What is the Executives' Meeting of East Asia and Pacific Central Banks (EMEAP)?
The Executives' Meeting of East Asia and Pacific Central Banks - EMEAP - is an organization of 11 central banks from the southeast and Pacific regions of Asia whose mandate is foster good relations among its member countries. The organization, which was established in 1991, conducts annual and semiannual meetings, and creates working groups in order to discuss and analyze ongoing economical and financial happenings within the region.
Current EMEAP activities are divided into three levels: firstly, the Governors’ Meetings; secondly, the Deputies’ Meetings and the Monetary and Financial Stability Committee (MFSC), of which the Deputies are members; and finally, the Working Groups. The Working Groups are, the WG on Payment and Settlement Systems (WG/PSS), the WG on Financial Markets (WG/FM), and the WG on Banking Supervision (WG/BS). In addition to these Working Groups, there is the IT Directors’ Meeting (ITDM).
Understanding the Executives' Meeting of East Asia and Pacific Central Banks (EMEAP)
An example of a project undertaken by the EMEAP is the creation of Asian bond funds. The organization believed that the debt markets in the region were vastly underdeveloped and as a result, relatively few investors were investing in the Asian bond markets compared to those in the West. The Asian bond funds were created to rectify this problem.
Member central banks include: the Reserve Bank of Australia, the People's Bank of China, the Hong Kong Monetary Authority, the Indonesia Bank, the Bank of Japan, The Bank of Korea, the Bank Negara Malaysia, the Reserve Bank of New Zealand, the Bangko Sentral ng Pilipinas, the Monetary Authority of Singapore and the Bank of Thailand.
EMEAP was established in 1991. According to the organizations, website, executive-level meetings were held twice a year for the informal exchange of information and discussion of ideas concerning economic and financial developments in the region. Frequent and regular contacts helped foster closer cooperation among member central banks, which paved the way for the further development of EMEAP.
In 1996, against the background of the increasing interdependence of member economies, the structure of EMEAP activities was strengthened. The first EMEAP Governors’ Meeting, hosted by the Bank of Japan, was held in Tokyo on July 19. During the meeting, two landmark decisions were reached: one, to hold Governors’ Meetings once a year; and two, to establish two Working Groups (the Financial Market Development WG and Central Banking Operations WG), and one study group (the Banking Supervision SG), to undertake studies on the primary functions of central banks.
The Asian Bond Fund (ABF) Initiative was a milestone in central bank cooperation in Asia.

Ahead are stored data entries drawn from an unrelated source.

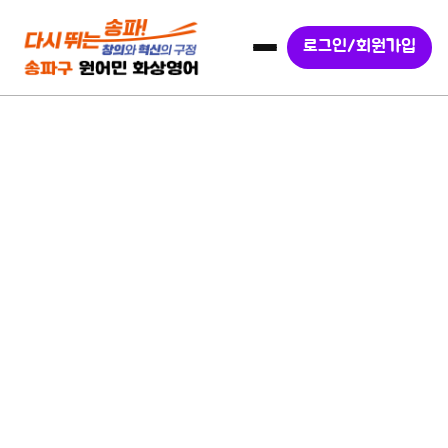
로그인/회원가입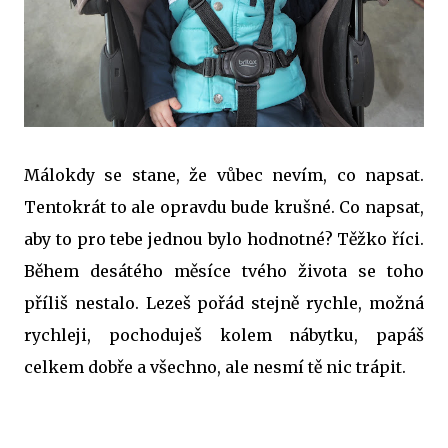
Málokdy se stane, že vůbec nevím, co napsat.
Tentokrát to ale opravdu bude krušné. Co napsat,
aby to pro tebe jednou bylo hodnotné? Těžko říci.
Během desátého měsíce tvého života se toho
příliš nestalo. Lezeš pořád stejně rychle, možná
rychleji, pochoduješ kolem nábytku, papáš
celkem dobře a všechno, ale nesmí tě nic trápit.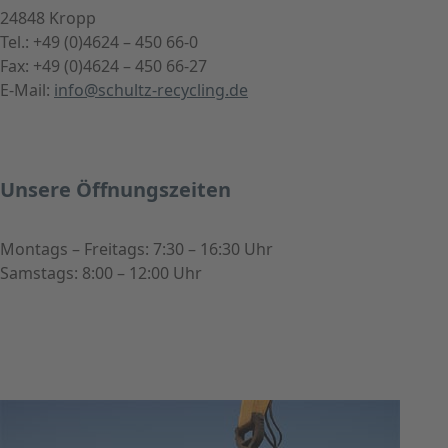
24848 Kropp
Tel.: +49 (0)4624 – 450 66-0
Fax: +49 (0)4624 – 450 66-27
E-Mail:
info@schultz-recycling.de
Unsere Öffnungszeiten
Montags – Freitags: 7:30 – 16:30 Uhr
Samstags: 8:00 – 12:00 Uhr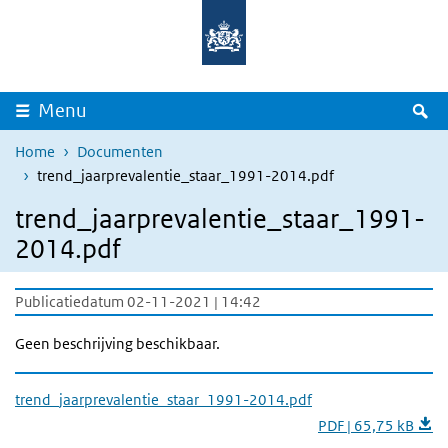
Overslaan en naar de inhoud gaan
Direct naar de hoofdnavigatie
Z
Menu
Home
Documenten
trend_jaarprevalentie_staar_1991-2014.pdf
trend_jaarprevalentie_staar_1991-
2014.pdf
Publicatiedatum 02-11-2021 | 14:42
Geen beschrijving beschikbaar.
trend_jaarprevalentie_staar_1991-2014.pdf
PDF | 65,75 kB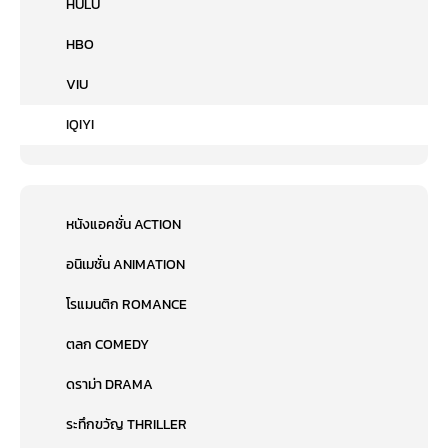
HULU
HBO
VIU
IQIYI
หนังแอคชั่น ACTION
อนิเมชั่น ANIMATION
โรแมนติก ROMANCE
ตลก COMEDY
ดราม่า DRAMA
ระทึกขวัญ THRILLER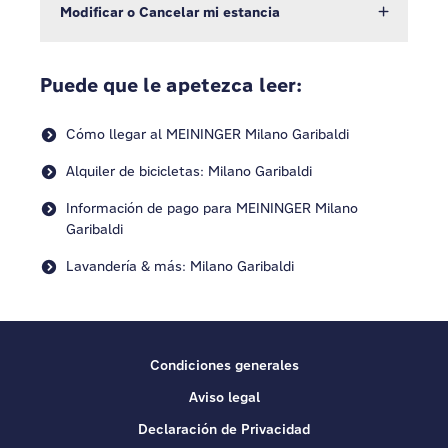
Modificar o Cancelar mi estancia
Puede que le apetezca leer:
Cómo llegar al MEININGER Milano Garibaldi
Alquiler de bicicletas: Milano Garibaldi
Información de pago para MEININGER Milano
Garibaldi
Lavandería & más: Milano Garibaldi
Condiciones generales
Aviso legal
Declaración de Privacidad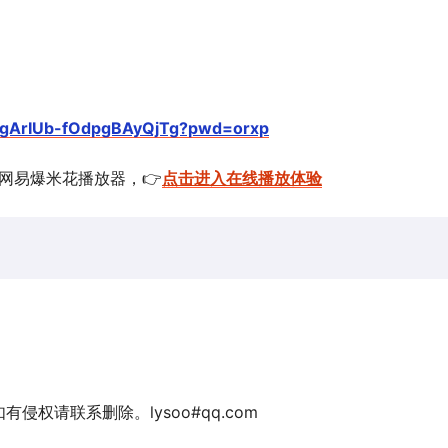
dpgArIUb-fOdpgBAyQjTg?pwd=orxp
的网易爆米花播放器，👉
点击进入在线播放体验
权请联系删除。lysoo#qq.com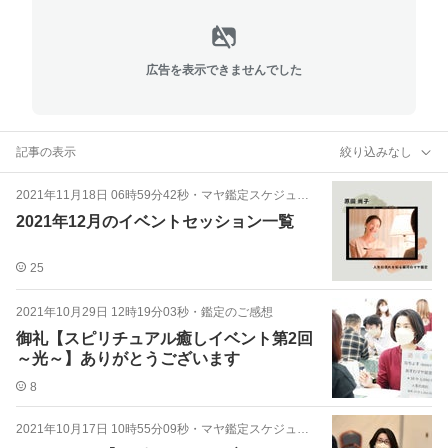
広告を表示できませんでした
記事の表示
絞り込みなし
2021年11月18日 06時59分42秒
・
マヤ鑑定スケジュール
2021年12月のイベントセッション一覧
25
2021年10月29日 12時19分03秒
・
鑑定のご感想
御礼【スピリチュアル癒しイベント第2回
～光～】ありがとうございます
8
2021年10月17日 10時55分09秒
・
マヤ鑑定スケジュール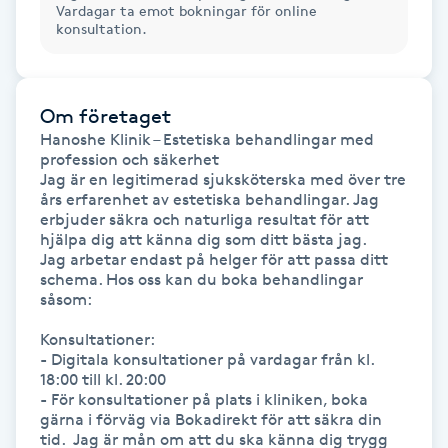
Vardagar ta emot bokningar för online
Kosmetisk tatuering
konsultation.
Kostrådgivning
Om företaget
Hanoshe Klinik – Estetiska behandlingar med 
Kroppsinpackning
profession och säkerhet  

Jag är en legitimerad sjuksköterska med över tre 
Kroppspeeling
års erfarenhet av estetiska behandlingar. Jag 
erbjuder säkra och naturliga resultat för att 
hjälpa dig att känna dig som ditt bästa jag.  

Käkledsbehandling
Jag arbetar endast på helger för att passa ditt 
schema. Hos oss kan du boka behandlingar 
såsom:  

Kärlbehandling
Konsultationer:  

L
- Digitala konsultationer på vardagar från kl. 
18:00 till kl. 20:00

Laserbehandling
- För konsultationer på plats i kliniken, boka 
gärna i förväg via Bokadirekt för att säkra din 
tid.  Jag är mån om att du ska känna dig trygg 
Lashlift Keratin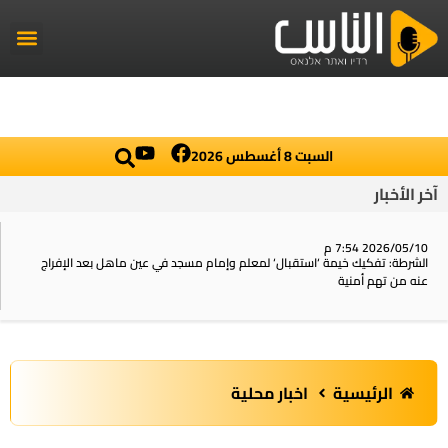
راديو الناس
أخبار العال
اخبار محلي
السبت 8 أغسطس 2026
آخر الأخبار
2026/05/10 7:54 م
الشرطة: تفكيك خيمة ‘استقبال‘ لمعلم وإمام مسجد في عين ماهل بعد الإفراج
عنه من تهم أمنية
الرئيسية
اخبار محلية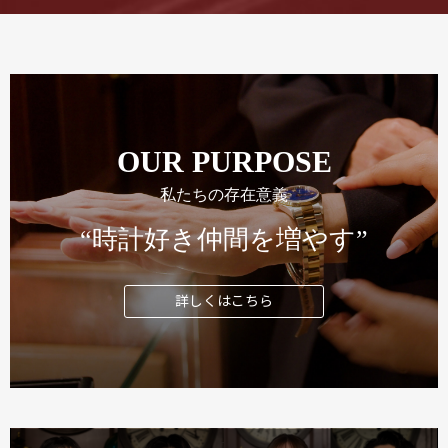
OUR PURPOSE
私たちの存在意義
“時計好き仲間を増やす”
詳しくはこちら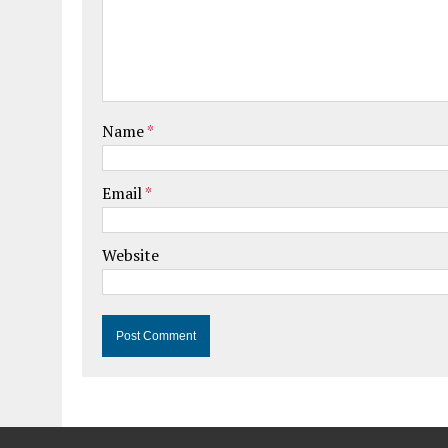
Name
*
Email
*
Website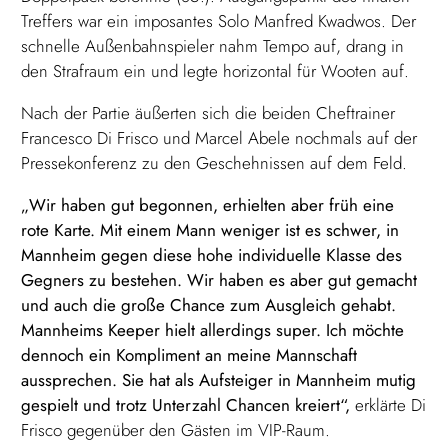
Treffers war ein imposantes Solo Manfred Kwadwos. Der
schnelle Außenbahnspieler nahm Tempo auf, drang in
den Strafraum ein und legte horizontal für Wooten auf.
Nach der Partie äußerten sich die beiden Cheftrainer
Francesco Di Frisco und Marcel Abele nochmals auf der
Pressekonferenz zu den Geschehnissen auf dem Feld.
„Wir haben gut begonnen, erhielten aber früh eine
rote Karte. Mit einem Mann weniger ist es schwer, in
Mannheim gegen diese hohe individuelle Klasse des
Gegners zu bestehen. Wir haben es aber gut gemacht
und auch die große Chance zum Ausgleich gehabt.
Mannheims Keeper hielt allerdings super. Ich möchte
dennoch ein Kompliment an meine Mannschaft
aussprechen. Sie hat als Aufsteiger in Mannheim mutig
gespielt und trotz Unterzahl Chancen kreiert“,
erklärte Di
Frisco gegenüber den Gästen im VIP-Raum.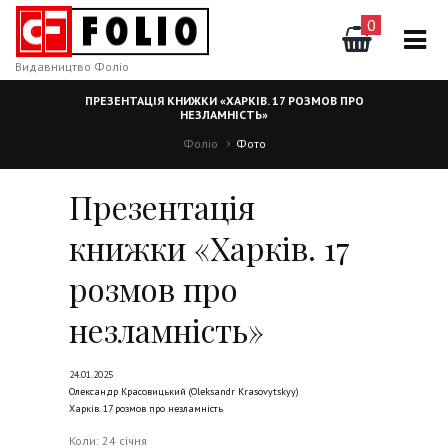
0
Видавництво Фоліо
ПРЕЗЕНТАЦІЯ КНИЖКИ «ХАРКІВ. 17 РОЗМОВ ПРО
НЕЗЛАМНІСТЬ»
Фоліо
Фото
Презентація
книжки «Харків. 17
розмов про
незламність»
24.01.2025
Олександр Красовицький (Oleksandr Krasovytskyy)
Харків. 17 розмов про незламність
Коли: 24 січня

For the first time, EMEAP central banks and monetary authorities set aside a small part of their foreign reserves for collective investments into domestic bonds in Asia to broaden and deepen the Asian bond markets. In June 2003, EMEAP launched the first stage of ABF (ABF1), which invests in a basket of US dollar denominated bonds issued by Asian sovereign and quasi-sovereign issuers in EMEAP economies (excluding Australia, Japan and New Zealand). Building on the success of ABF1, EMEAP worked to extend the ABF concept to bonds denominated in local currencies and announced the launch of the second stage of ABF (ABF2) in December 2004.
Over the past decades, EMEAP has continually reviewed its direction and activities to ensure the work of the group consistently supports its overall goal of building greater regional cooperation. In this regard, the Monetary and Financial Stability Committee was established in 2007, which has been tasked to enhance the macro-monitoring and crisis management mechanisms of EMEAP.